The feasibility of utilizing stable free-radical polymerization (SFRP) in the synthesis of well-defined poly(2-vinylnaphthalene) homopolymers has been investigated. Efforts to control molecular weight by manipulating initiator concentration while maintaining a 2,2,6,6-tetramethylpiperidinyl-1-oxy (TEMPO):benzoyl peroxide (BPO) molar ratio of 1.2:1 proved unsuccessful. In addition, systematic variations of the TEMPO: BPO molar ratio did not result in narrow molecular weight distributions. In situ Fourier transform infrared spectroscopy (FTIR) indicated that the rate of monomer disappearance under SFRP and thermal conditions were identical. This observation indicated a lack of control in the presence of the stable free radical, TEMPO. The similarities in chemical structure between styrene and 2-vinylnaphthalene suggested thermally initiated polymerization occurred via the Mayo mechanism.
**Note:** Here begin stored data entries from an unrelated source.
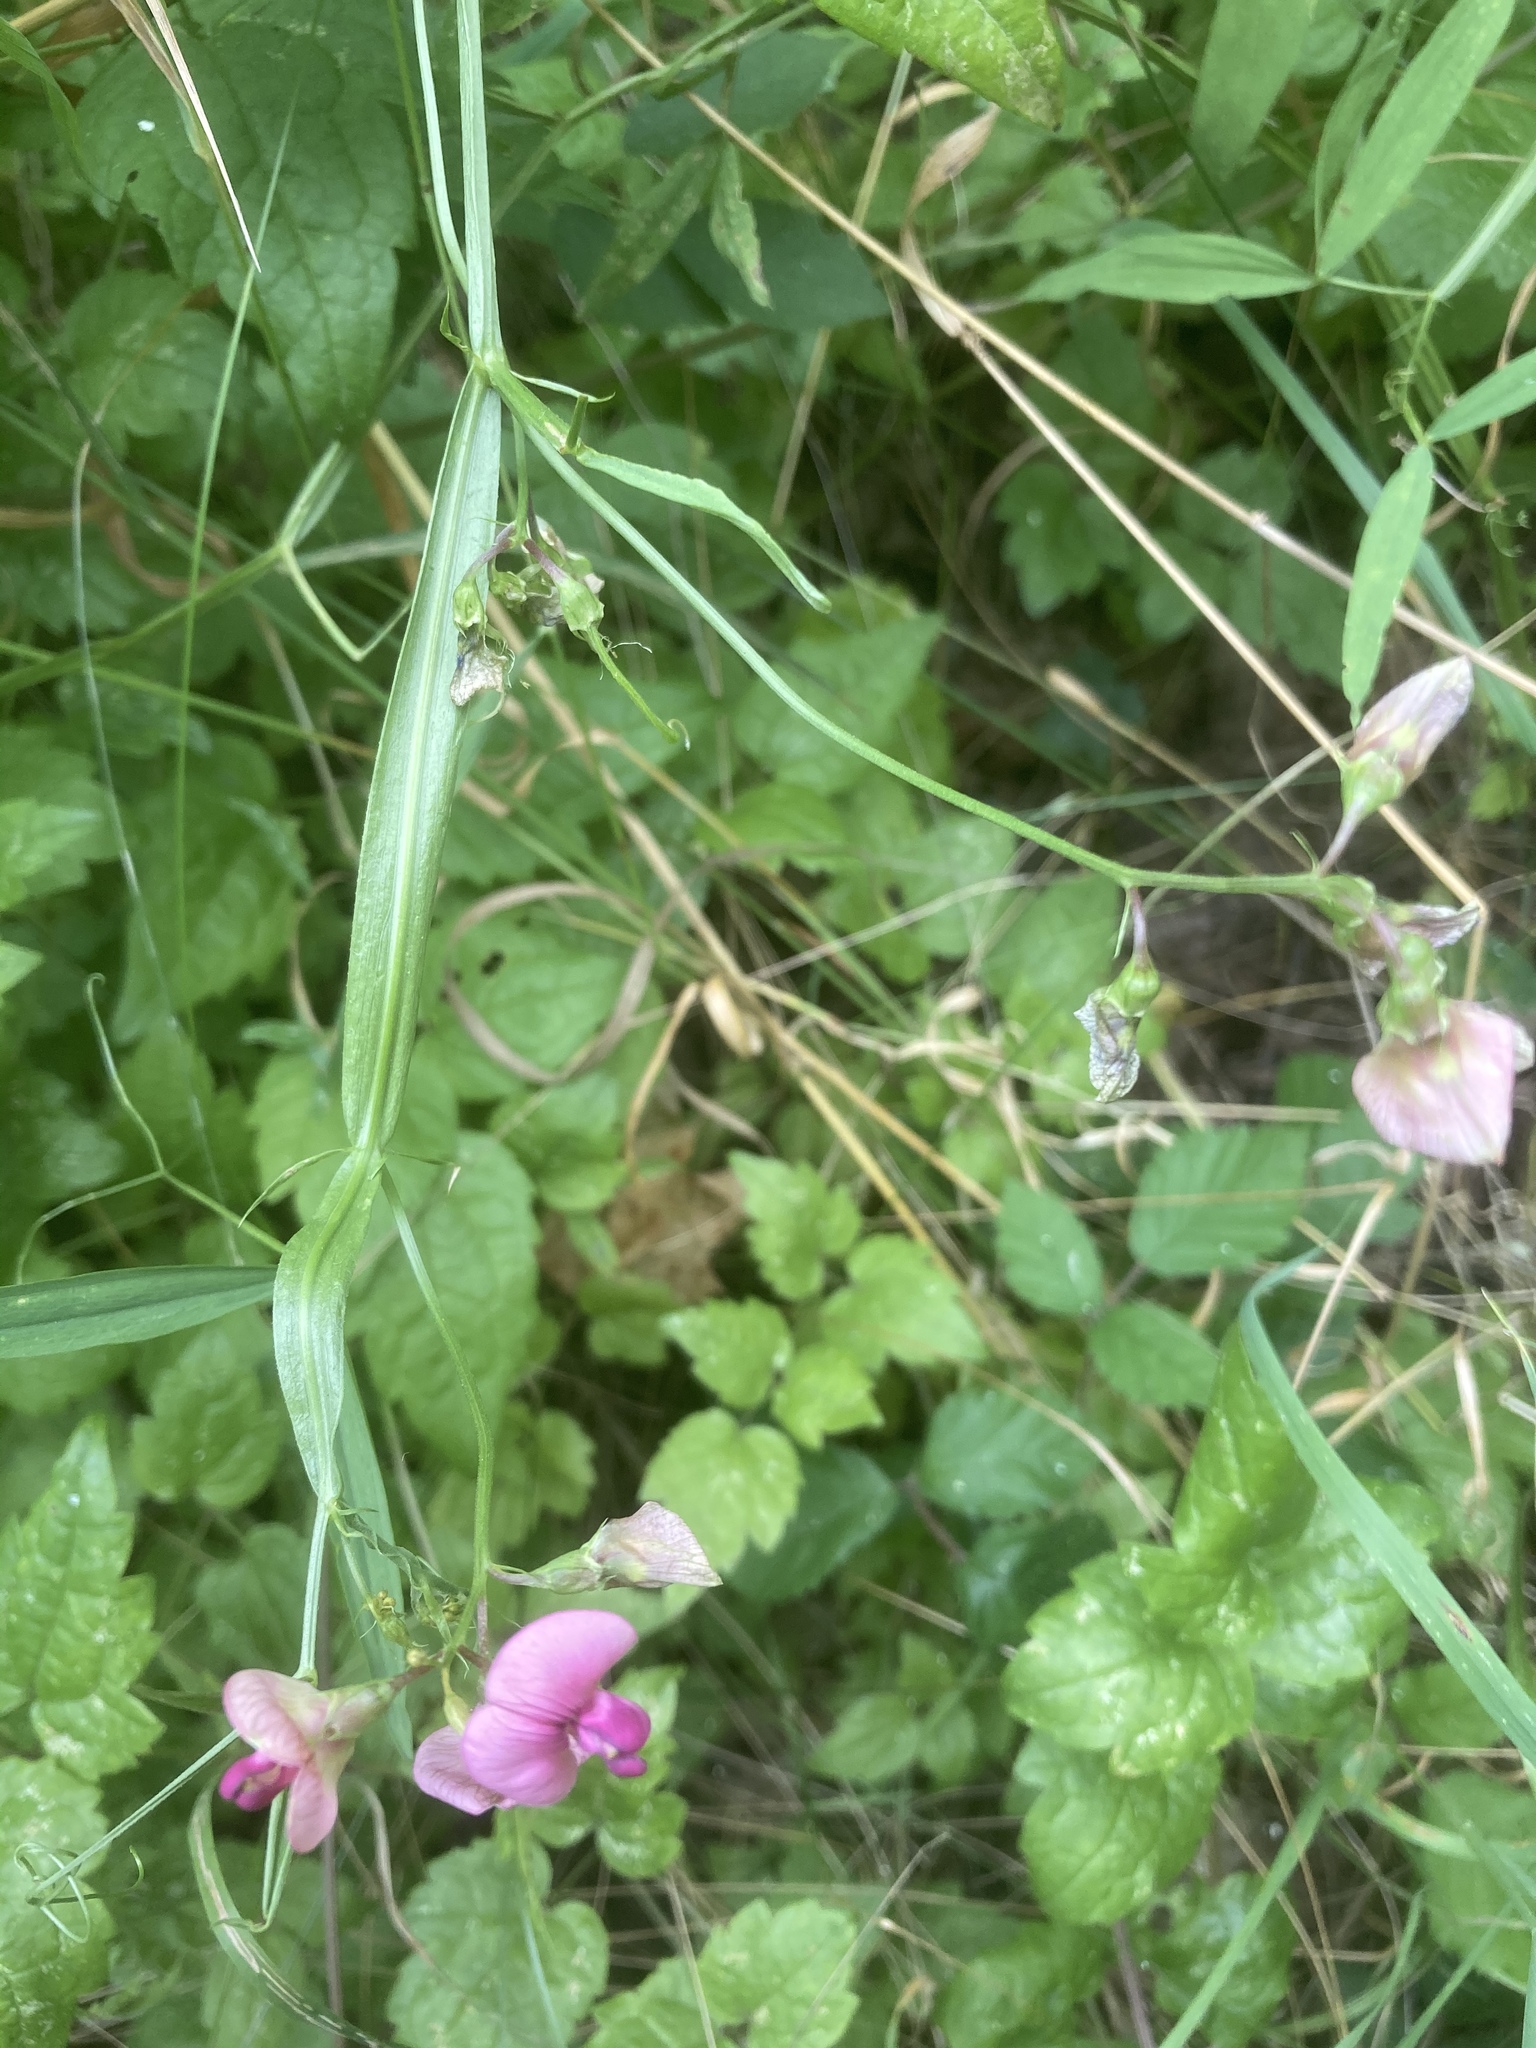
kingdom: Plantae
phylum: Tracheophyta
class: Magnoliopsida
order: Fabales
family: Fabaceae
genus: Lathyrus
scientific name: Lathyrus sylvestris
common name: Flat pea
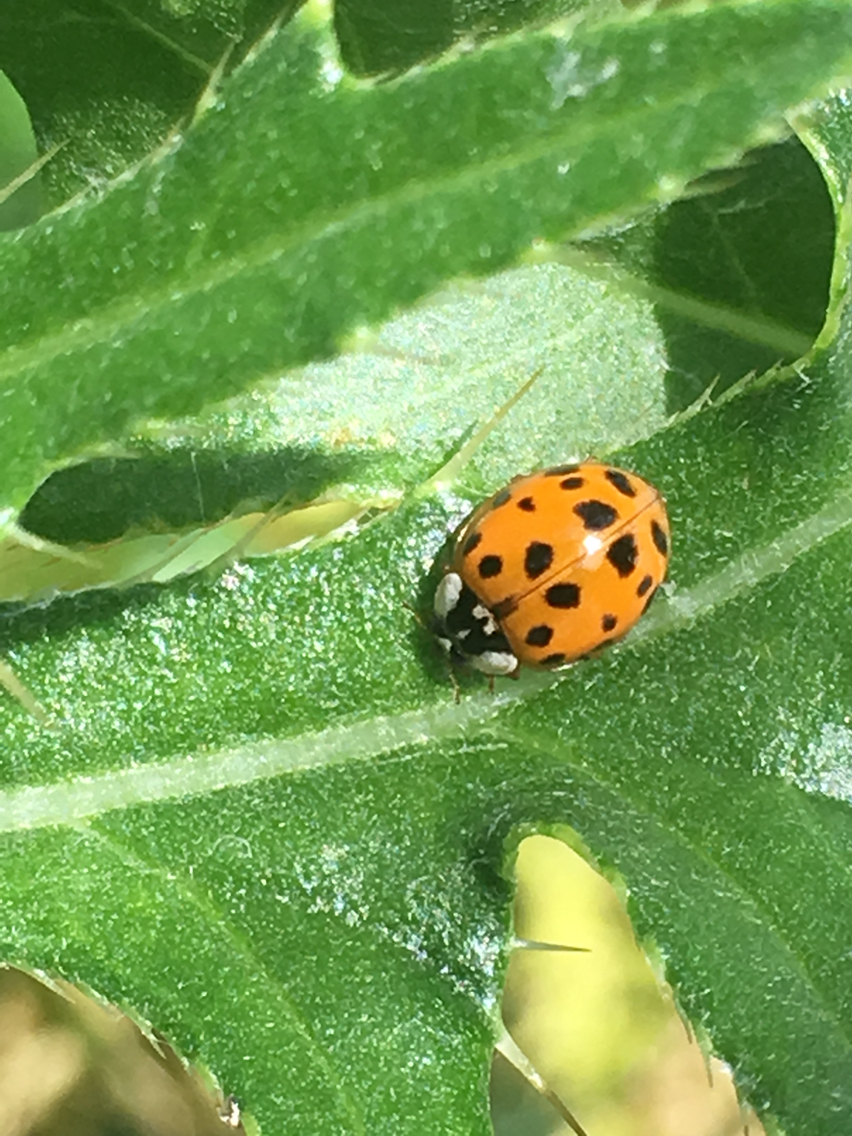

A kinetic analysis of the thermal polymerization of styrene and 2-vinylnaphthalene suggested that the additional fused ring in 2-vinylnaphthalene increased the propensity for thermal polymerization. The observed rate constant for thermal polymerization of 2-vinylnaphthalene was determined using in situ FTIR spectroscopy and was one order of magnitude greater than styrene, assuming pseudo-first-order kinetics. Also, an Arrhenius analysis indicated that the activation energy for the thermal polymerization of 2-vinylnaphthalene was 30 kJ/mol less than styrene.